[DATA IN THIS EXERCISE Boundary: Start]
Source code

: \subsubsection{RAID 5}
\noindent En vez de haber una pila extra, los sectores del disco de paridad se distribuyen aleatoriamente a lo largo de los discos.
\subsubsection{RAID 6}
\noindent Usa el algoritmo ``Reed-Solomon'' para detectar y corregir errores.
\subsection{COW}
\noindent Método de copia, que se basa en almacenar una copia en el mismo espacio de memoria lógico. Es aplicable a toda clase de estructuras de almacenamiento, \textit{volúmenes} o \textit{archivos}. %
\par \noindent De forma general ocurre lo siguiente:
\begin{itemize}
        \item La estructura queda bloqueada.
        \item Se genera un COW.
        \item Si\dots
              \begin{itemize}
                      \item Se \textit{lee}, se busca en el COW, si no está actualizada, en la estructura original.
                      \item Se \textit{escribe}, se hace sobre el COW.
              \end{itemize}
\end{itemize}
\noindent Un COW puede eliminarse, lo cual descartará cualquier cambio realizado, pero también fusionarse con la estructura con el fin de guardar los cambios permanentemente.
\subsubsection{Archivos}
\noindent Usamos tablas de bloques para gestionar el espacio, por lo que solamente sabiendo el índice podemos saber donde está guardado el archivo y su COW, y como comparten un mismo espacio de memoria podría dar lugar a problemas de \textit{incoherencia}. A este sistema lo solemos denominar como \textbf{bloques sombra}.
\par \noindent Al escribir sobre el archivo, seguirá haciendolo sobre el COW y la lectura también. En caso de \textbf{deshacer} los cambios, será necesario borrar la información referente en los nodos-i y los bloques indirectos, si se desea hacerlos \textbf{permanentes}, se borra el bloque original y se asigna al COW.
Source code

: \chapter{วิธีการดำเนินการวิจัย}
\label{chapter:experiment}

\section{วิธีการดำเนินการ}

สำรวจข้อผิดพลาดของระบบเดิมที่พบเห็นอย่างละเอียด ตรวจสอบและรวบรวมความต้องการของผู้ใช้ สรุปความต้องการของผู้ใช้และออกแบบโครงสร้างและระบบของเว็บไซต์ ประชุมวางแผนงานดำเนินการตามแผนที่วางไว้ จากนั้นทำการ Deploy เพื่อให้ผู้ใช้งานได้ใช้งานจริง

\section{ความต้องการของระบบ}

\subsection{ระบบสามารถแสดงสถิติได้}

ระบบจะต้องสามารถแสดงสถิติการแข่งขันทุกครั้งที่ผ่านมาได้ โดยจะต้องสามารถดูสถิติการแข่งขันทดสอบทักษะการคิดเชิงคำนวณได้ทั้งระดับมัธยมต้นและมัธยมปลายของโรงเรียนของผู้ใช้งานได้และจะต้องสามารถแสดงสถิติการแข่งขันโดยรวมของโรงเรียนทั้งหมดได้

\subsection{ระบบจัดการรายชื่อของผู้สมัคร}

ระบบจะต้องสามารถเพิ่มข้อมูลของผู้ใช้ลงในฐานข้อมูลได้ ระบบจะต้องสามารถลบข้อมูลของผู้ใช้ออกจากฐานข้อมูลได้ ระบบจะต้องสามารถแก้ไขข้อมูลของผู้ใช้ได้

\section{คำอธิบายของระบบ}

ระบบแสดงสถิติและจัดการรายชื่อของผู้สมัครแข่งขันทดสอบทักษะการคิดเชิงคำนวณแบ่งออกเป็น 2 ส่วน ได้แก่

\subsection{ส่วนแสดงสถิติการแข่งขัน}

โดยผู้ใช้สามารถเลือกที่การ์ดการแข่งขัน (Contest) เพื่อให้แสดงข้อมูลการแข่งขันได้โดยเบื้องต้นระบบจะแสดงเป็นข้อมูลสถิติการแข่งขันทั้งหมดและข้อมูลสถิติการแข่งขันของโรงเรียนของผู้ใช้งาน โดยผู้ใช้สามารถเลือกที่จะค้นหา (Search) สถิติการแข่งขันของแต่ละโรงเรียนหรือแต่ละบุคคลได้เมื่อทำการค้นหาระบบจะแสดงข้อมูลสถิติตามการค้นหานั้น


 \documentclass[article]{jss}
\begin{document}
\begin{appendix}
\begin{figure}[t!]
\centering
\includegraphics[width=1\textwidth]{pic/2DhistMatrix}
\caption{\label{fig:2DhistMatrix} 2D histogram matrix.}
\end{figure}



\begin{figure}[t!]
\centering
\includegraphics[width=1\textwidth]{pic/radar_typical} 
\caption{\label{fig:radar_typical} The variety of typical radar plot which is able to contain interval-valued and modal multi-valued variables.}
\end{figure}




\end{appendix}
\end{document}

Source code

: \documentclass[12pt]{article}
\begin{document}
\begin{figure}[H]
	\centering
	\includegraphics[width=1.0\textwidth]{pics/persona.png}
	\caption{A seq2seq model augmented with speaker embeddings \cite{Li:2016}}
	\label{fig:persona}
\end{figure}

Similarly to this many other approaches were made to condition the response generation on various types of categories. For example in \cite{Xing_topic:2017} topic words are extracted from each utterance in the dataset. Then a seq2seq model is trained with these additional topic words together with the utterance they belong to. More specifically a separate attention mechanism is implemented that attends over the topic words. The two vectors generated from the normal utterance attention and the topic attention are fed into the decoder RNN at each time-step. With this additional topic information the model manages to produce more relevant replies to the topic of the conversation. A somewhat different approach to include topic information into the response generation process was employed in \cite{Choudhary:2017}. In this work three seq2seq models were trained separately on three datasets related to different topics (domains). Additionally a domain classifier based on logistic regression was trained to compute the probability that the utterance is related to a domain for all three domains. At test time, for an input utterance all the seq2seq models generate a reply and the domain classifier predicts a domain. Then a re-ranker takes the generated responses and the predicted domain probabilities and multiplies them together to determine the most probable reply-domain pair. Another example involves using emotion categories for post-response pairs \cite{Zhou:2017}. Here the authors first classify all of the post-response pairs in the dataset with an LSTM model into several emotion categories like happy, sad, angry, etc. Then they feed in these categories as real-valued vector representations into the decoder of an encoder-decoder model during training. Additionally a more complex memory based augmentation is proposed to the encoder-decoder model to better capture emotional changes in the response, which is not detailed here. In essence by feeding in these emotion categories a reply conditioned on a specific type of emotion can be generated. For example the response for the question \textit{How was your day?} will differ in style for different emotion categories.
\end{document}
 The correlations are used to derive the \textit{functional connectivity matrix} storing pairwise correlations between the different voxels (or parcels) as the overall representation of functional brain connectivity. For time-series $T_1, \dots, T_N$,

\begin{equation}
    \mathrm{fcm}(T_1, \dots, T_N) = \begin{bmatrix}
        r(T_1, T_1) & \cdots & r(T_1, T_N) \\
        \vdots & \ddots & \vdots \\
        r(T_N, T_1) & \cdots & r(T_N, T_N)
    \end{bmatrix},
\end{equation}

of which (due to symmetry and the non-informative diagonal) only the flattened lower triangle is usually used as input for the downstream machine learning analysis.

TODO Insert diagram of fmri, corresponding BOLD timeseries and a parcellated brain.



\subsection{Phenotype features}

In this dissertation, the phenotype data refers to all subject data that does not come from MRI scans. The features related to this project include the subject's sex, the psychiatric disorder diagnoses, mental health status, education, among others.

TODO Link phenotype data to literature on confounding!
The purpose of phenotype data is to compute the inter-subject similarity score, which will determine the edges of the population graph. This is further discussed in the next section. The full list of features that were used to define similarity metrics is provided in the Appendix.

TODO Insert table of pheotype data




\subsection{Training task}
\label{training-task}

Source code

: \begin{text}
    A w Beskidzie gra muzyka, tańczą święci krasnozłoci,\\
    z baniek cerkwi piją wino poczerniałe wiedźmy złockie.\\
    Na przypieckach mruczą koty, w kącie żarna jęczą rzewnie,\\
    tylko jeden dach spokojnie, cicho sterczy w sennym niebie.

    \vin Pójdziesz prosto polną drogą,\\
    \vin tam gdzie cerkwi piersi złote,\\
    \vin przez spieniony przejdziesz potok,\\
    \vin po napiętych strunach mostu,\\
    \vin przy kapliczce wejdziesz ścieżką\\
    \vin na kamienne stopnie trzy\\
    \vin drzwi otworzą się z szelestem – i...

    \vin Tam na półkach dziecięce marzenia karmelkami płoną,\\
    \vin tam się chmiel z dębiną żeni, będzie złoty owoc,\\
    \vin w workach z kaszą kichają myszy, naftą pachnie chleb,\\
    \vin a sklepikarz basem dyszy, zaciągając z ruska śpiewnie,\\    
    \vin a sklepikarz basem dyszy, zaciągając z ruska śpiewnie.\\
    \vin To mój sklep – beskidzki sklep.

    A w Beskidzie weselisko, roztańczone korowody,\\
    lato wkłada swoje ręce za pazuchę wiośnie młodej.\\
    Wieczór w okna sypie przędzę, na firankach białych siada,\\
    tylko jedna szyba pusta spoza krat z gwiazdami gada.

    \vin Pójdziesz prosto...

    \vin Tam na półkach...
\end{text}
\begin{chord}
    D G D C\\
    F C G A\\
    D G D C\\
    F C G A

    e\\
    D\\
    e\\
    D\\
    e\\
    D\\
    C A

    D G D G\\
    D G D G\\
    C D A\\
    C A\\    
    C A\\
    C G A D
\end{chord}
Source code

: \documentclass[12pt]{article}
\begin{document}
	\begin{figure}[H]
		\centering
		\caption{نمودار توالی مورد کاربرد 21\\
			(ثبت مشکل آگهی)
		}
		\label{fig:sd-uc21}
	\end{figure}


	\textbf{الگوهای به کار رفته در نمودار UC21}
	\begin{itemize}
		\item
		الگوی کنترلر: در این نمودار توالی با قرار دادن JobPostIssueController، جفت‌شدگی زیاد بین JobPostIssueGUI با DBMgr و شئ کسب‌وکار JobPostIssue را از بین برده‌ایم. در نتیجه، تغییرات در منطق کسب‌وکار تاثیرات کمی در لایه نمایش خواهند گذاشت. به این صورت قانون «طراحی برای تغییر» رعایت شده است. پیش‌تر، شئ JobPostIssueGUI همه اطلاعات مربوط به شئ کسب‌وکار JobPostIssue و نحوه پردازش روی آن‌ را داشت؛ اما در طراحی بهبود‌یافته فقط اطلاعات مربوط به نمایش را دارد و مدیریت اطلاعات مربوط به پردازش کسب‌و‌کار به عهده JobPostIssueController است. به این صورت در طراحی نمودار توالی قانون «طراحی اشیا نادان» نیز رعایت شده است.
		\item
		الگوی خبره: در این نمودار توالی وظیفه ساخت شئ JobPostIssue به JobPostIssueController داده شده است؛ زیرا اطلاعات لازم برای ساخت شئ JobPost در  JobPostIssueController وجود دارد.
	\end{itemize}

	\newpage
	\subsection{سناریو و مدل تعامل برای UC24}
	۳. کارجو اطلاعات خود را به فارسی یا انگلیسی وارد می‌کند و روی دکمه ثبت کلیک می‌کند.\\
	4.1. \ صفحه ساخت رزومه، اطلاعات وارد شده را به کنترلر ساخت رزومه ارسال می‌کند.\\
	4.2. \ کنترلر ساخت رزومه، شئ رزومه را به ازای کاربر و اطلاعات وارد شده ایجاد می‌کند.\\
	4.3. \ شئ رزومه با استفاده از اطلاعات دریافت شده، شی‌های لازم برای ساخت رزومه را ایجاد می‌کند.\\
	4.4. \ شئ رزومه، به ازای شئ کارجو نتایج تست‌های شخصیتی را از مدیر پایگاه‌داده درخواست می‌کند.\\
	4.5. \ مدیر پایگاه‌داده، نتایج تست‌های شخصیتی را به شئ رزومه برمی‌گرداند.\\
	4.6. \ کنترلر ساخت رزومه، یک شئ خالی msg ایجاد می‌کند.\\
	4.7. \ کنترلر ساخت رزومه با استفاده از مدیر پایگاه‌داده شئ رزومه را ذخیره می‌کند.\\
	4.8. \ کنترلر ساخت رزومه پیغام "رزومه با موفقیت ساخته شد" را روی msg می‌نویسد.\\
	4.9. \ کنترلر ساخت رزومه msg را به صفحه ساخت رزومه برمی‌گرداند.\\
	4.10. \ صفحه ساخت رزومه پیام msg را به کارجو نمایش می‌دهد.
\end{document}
[DATA IN THIS EXERCISE Boundary: End]
TASK DIRECTIONS:
The answer should consist of the lines from the first line of the entries through the line with "la estructura original.", copied exactly.

RESULT OF THE TASK:
Source code

: \subsubsection{RAID 5}
\noindent En vez de haber una pila extra, los sectores del disco de paridad se distribuyen aleatoriamente a lo largo de los discos.
\subsubsection{RAID 6}
\noindent Usa el algoritmo ``Reed-Solomon'' para detectar y corregir errores.
\subsection{COW}
\noindent Método de copia, que se basa en almacenar una copia en el mismo espacio de memoria lógico. Es aplicable a toda clase de estructuras de almacenamiento, \textit{volúmenes} o \textit{archivos}. %
\par \noindent De forma general ocurre lo siguiente:
\begin{itemize}
        \item La estructura queda bloqueada.
        \item Se genera un COW.
        \item Si\dots
              \begin{itemize}
                      \item Se \textit{lee}, se busca en el COW, si no está actualizada, en la estructura original.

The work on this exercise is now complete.